A série original pode ser vista no site da ABC e Shark Tank Brasil pode ser assistida pelo site da Sony.

Como Shark Tank pode me ajudar?

Shark Tank mostra o que fazer, seja em questão de buscar investimento como buscar investidores. Um dos fatores que mais importa não é a ideia e sua genialidade, mas sim, sua apresentação e como você a vende.

5. Breaking Bad

Considerada uma das melhores séries dos últimos tempos, Breaking Bad começa quando o brilhante professor de química, Walter White, descobre um câncer de pulmão. Ao correr da série, vemos o que ele escolhe fazer para que sua família tenha condições financeira caso ele sucumba a sua doença. E isso que faz essa história ser tão genial.

O que Walter acaba fazendo para ajudar sua família financeiramente não é bem uma escolha. O ex professor de química vê uma oportunidade de fazer muito dinheiro produzindo drogas, mais precisamente, metanfetamina. Com a ajuda de Jesse Pinkman, como vendedor e Saul Goodman como advogado, Walter White começa a produzir e comercializar a melhor droga do mercado. O problema é que isto pode trazer diversas consequências para sua pacata vida.

A série teve seu episódio piloto exibido em 20 de janeiro de 2008 pela AMC e seu último episódio foi ao ar 29 de setembro de 2013. Esse episódio final, chamado Felina, bateu recordes de audiência, com cerca de 10,3 milhões de telespectadores.

As 5 temporadas da série ganhadora de 16 Emmys estão disponíveis no site da emissora e na Netflix.

Como Breaking Bad pode me ajudar?

A série pode ser um pouco contraditória em questões de princípios. Nela, torcemos para que o traficante se dê bem no final, o que (normalmente) não acontece na vida real. Mas não é esse o ensinamento que devemos tirar, e sim, de que como ter o melhor produto não significa nada se não há nenhum plano.. Principalmente de venda.

Apesar de se tratar de um tema polêmico, podemos identificar vários desafios que um empresário tem. Eles vão desde concorrência até a qualidade de produção. Dessa forma, se identifica a necessidade de atenção ao negócio.

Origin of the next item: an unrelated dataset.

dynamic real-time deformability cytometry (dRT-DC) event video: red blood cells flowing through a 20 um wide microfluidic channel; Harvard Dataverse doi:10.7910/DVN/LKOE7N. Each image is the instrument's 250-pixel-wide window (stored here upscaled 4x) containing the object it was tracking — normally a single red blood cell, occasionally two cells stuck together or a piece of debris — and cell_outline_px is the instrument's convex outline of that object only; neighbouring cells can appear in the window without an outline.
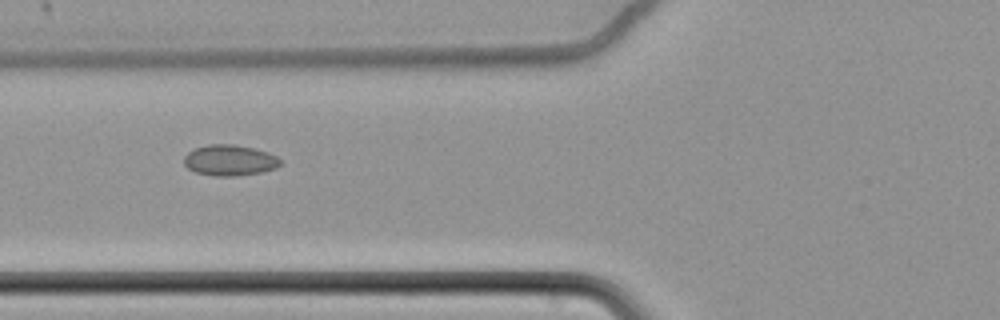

Também, para ajudar você a entender as lições de empreendedorismo da série, você pode ouvir o podcast do eGestor sobre Breaking Bad.

6. Mad Men

Ao decorrer dos 8 anos em que a série foi ao ar, Mad Men focou na história de Don Draper, o melhor publicitário da Sterling Cooper, agência de publicidade localizada no centro de Nova York. Acontecendo nos anos 60, podemos identificar a mudança de diversos valores e princípios que ocorre na época, principalmente em uma cidade grande, considerada a frente de seu tempo

Com seu foco na agência publicitária, podemos ver várias marcas que eram grandes nos anos 60 e perduram até hoje. Assim, além de podermos ver os diversos temas, como sexismo e assédio, é possível ter uma visão mais ampla de como as coisas funcionavam com grandes empresas. Podendo também, ter inúmeras dicas de marketing.

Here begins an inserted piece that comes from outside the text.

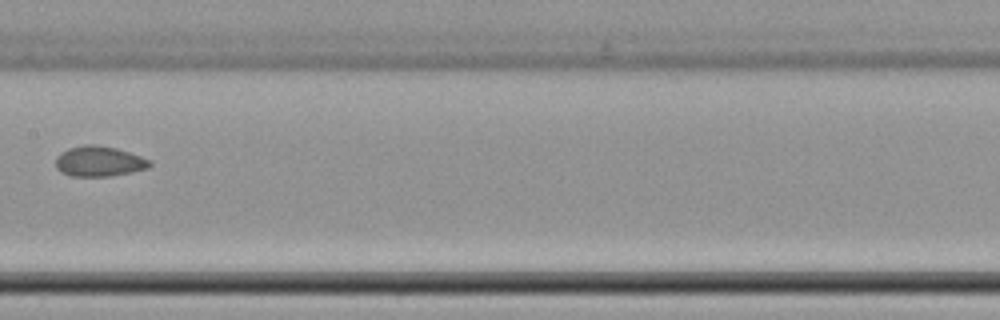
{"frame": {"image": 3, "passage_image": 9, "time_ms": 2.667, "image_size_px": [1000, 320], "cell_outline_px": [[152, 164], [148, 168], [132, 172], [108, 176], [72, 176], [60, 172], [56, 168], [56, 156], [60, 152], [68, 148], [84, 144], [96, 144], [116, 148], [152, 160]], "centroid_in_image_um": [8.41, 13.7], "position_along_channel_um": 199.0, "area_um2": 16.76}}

A série conta com 7 temporadas de 13 episódios de uma hora cada. Ela pode ser assistida no site da emissora e na Netflix.

Como Mad Men pode me ajudar?

Por mais que pareça que uma série situada nos anos 60 não tenha muito a ensinar sobre a realidade, Mad Men mostra outra verdade. Por se tratar de uma agência de publicidade, é possível pegar várias dicas de marketing.

Além disso, assim como House of Cards, nos mostra a importância de alianças e de como a relação de poder é importante. Vendo como eram feitas as propagandas há tantos anos atrás, analisamos claramente a evolução do pensamento do empresário e como o pensamento e a cultura influenciam na hora de fazer a propaganda de uma empresa.

7. The Office (US)

A comédia que teve seu início em 2013 é mais um manual do que não se deve fazer no ambiente de trabalho. Estrelada por Steve Carrel, The Office mostra o dia a dia de uma fábrica que produz e distribui papel. Por ser uma comédia, a série mostra diversos acontecimentos que parecem ser improváveis de acontecer em uma empresa. Mas a realidade é que sim, acontecem.

O personagem de Steve Carell é um chefe de escritório que acredita ser um grande líder, enquanto seus funcionários caçoam dele. Mostrando ações que não devem ser repetidas no mundo real.

A série é uma produção da NBC e conta com 9 temporadas. Ela foi finalizada em sua 9ª temporada em 2013. Pode ser assistida pela Amazon Prime Video.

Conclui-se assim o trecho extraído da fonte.